Next Tuesday’s U.S. presidential election pits a politician who plans to tie the country’s economic recovery to tackling climate change against another determined to remove as many regulatory hurdles to oil, gas and coal production as possible.
Republican President Donald Trump has focused on dismantling Democratic former President Barack Obama’s climate agenda to free the energy and auto industries from the costs of regulations meant to protect health and the environment.
Democratic challenger Joe Biden, who was Obama’s vice president, has broadened his strategy to tackle climate change with a focus on building green infrastructure to reinvigorate the U.S. economy, which is reeling from the worldwide coronavirus pandemic.
Here are some of the major issues at play in Tuesday’s election.
CLIMATE PLANS
Biden, heeding calls from his party’s progressives for a faster transition away from fossil fuels, has proposed $2 trillion in spending over his first four-year term and aims to achieve 100% clean electricity by 2035.
In the last presidential debate on Oct. 22, Biden said he would “transition from the oil industry,” a comment Trump pounced on, saying Biden would destroy the business. Later, Biden told reporters fossil fuels would be around for a long time and that he had been referring to a plan to kill subsidies for the fuels.
Biden’s proposals include upgrading 4 million buildings for energy efficiency, building 1.5 million energy-efficient homes and public housing, and investing in public transportation in cities with over 100,000 residents.
Power utilities have pointed out that his plan depends on rapid advances in nascent technologies.
Biden supports research on high-tech nuclear energy that would be virtually emissions-free but could still have proliferation risks.
○ ○ ○ ○ ○
### [Tasks to perform]
a. According to the election article, by what year does Biden aim to reach 100% clean electricity?
b. Extend the article on the U.S. presidential election and energy policy, picking up after its final sentence.

### [Stored data]
○ ○ ○ ○ ○
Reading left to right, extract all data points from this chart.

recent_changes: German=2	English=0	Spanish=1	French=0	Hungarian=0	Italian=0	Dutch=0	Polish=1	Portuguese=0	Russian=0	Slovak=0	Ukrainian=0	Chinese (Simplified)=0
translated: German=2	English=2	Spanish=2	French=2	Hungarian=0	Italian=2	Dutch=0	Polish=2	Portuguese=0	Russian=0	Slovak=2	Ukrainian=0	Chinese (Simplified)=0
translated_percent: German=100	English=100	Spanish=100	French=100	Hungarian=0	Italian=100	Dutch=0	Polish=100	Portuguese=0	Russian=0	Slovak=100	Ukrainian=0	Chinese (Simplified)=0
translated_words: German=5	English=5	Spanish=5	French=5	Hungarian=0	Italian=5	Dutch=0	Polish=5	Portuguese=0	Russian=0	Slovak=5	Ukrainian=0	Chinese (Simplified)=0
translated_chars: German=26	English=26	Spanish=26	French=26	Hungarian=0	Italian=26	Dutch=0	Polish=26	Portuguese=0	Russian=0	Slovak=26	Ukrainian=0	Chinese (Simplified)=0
○ ○ ○ ○ ○
### [Expected outputs]
a. By 2035.

b.
Trump does not have a climate plan on his campaign website. Instead, the site highlights his administration’s focus on unraveling Obama-era regulations. This includes the Clean Power Plan, which he replaced with a weaker standard called Affordable Clean Energy. He says it would cut pollution without damaging the coal industry.
Trump has rejected mainstream science on climate. In September he refused to acknowledge any role climate change has played in deadly wildfires that swept through the U.S. West. Biden called Trump a “climate arsonist” after he blamed the fires on lax forestry.
Like Biden, Trump supports advanced nuclear technology.
AUTO EMISSIONS
Biden wants to strengthen auto emission standards set during the Obama administration. Trump, who had called the regulations “industry killing,” replaced the standards with weaker ones in March.
Biden has also proposed incentives for auto manufacturers to produce zero-emission cars, a federal procurement program for clean vehicles, and set a goal for all new American-built buses to be zero-emission by 2030. He has also called for the installation of 500,000 electric vehicle charging stations by 2030 and ending fossil fuel subsidies.
BLUE-COLLAR WORKERS
Trump had a vision of a renaissance in “beautiful, clean coal,” the fuel that emits the most carbon dioxide when burned, and invited miners to the White House in early 2017 as his administration announced plans to slash air and water regulations.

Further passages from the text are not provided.